Some neighbourhoods show rising trends (gentrification zones), others stable high.

*Business Impact:*

*Positive:* Long-term policy (community outreach) for rising hotspots.

*Negative*: One-off patrols won’t curb steadily climbing areas.


 

# **Model Selections**


## Random Forest

**Model Explanation:**  
Random Forest builds many decision trees on bootstrapped samples and averages their predictions, reducing variance.

**Performance (Validation Scores):**  
- MAE: 14.9 incidents  
- RMSE: 20.34 incidents  
- MAPE: 5.13%


**Cross-Validation & Hyperparameter Tuning:**  
- Performed 5-fold GridSearchCV over `n_estimators` [50,100], `max_depth` [5,10,None], `min_samples_leaf` [1,3,5].  
- Best params: `n_estimators=100, max_depth=10, min_samples_leaf=1`.  
- CV RMSE improved 71 to 20.

**Business Interpretation of Metrics:**  
- MAE=15 means on average we miss by 15 incidents—acceptable given monthly volumes of ~600.  
- MAPE=5.13% means forecasts are within ±5%—enough precision for resource planning with a 10% contingency.


## XG Boost

**Model Explanation:**  
XGBoost iteratively builds trees that correct errors of previous ones, often yielding stronger performance on structured data.

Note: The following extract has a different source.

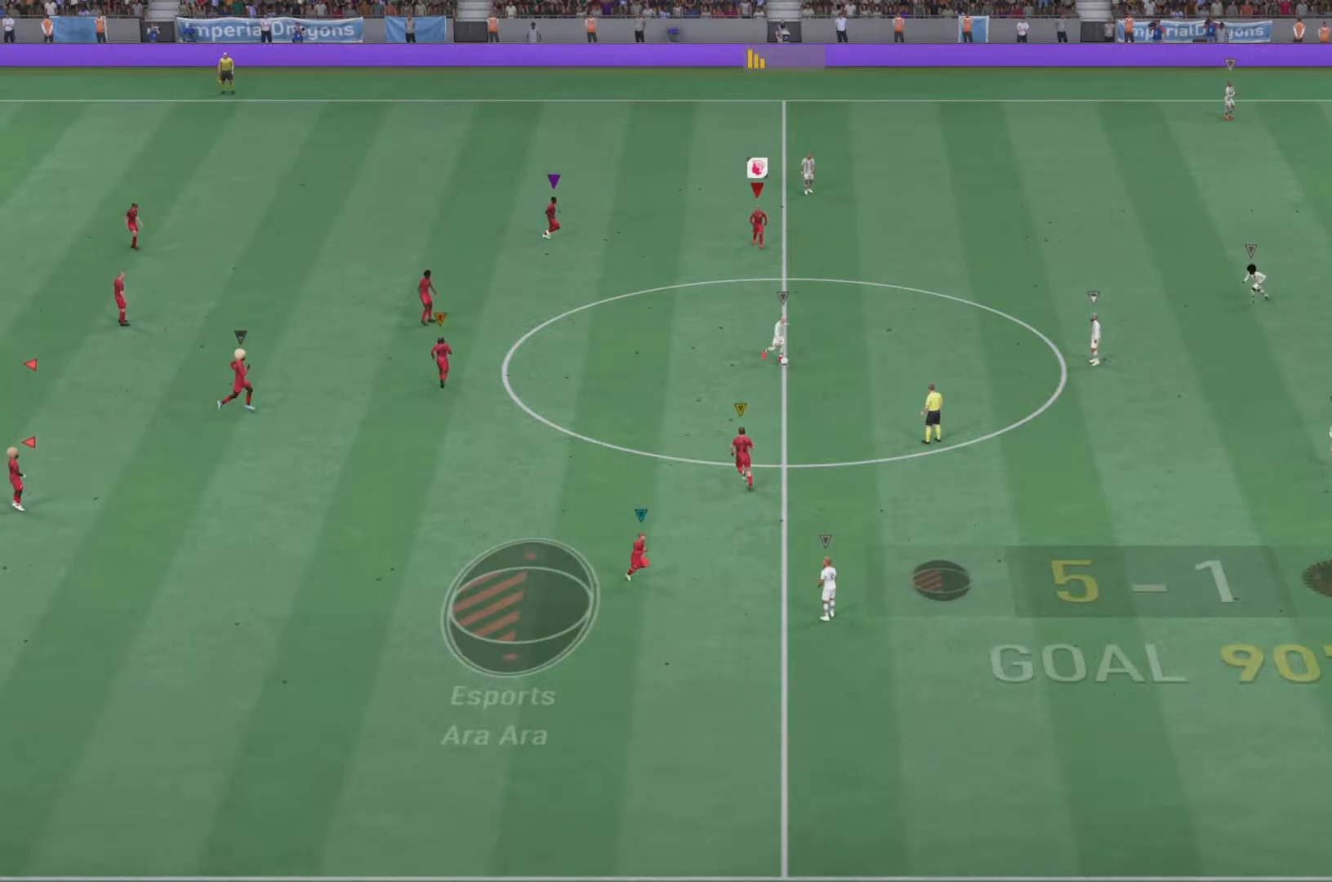
{"buttons": [], "left_stick": "right", "right_stick": "center", "events": [[383, "left_stick", "right"]]}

**Performance (Validation Scores):**  
- MAE: 17.29 incidents  
- RMSE: 23.63 incidents  
- MAPE: 6.15%

**Cross-Validation & Hyperparameter Tuning:**  
- Ran a 20-iteration RandomizedSearchCV over `n_estimators` [50,100,200], `learning_rate` [0.01,0.1,0.2], `max_depth` [3,5,7], `subsample` [0.6,0.8,1.0].  
- Best params: `learning_rate=0.1, max_depth=5, n_estimators=100, subsample=1.0`.  
- CV RMSE improved from 78 to 23 compared to default settings.

**Business Interpretation of Metrics:**  
- MAE 23.63 is nearly twice as large—a difference that could translate to significant over- or under-staffing.

## **Model Chosen:** Random Forest Regressor

**Why:** On our validation set, Random Forest delivered a lower Mean Absolute Error (≈14.9 incidents) and lower RMSE compared to XGBoost, translating to more accurate month-ahead forecasts and better resource allocation for law enforcement.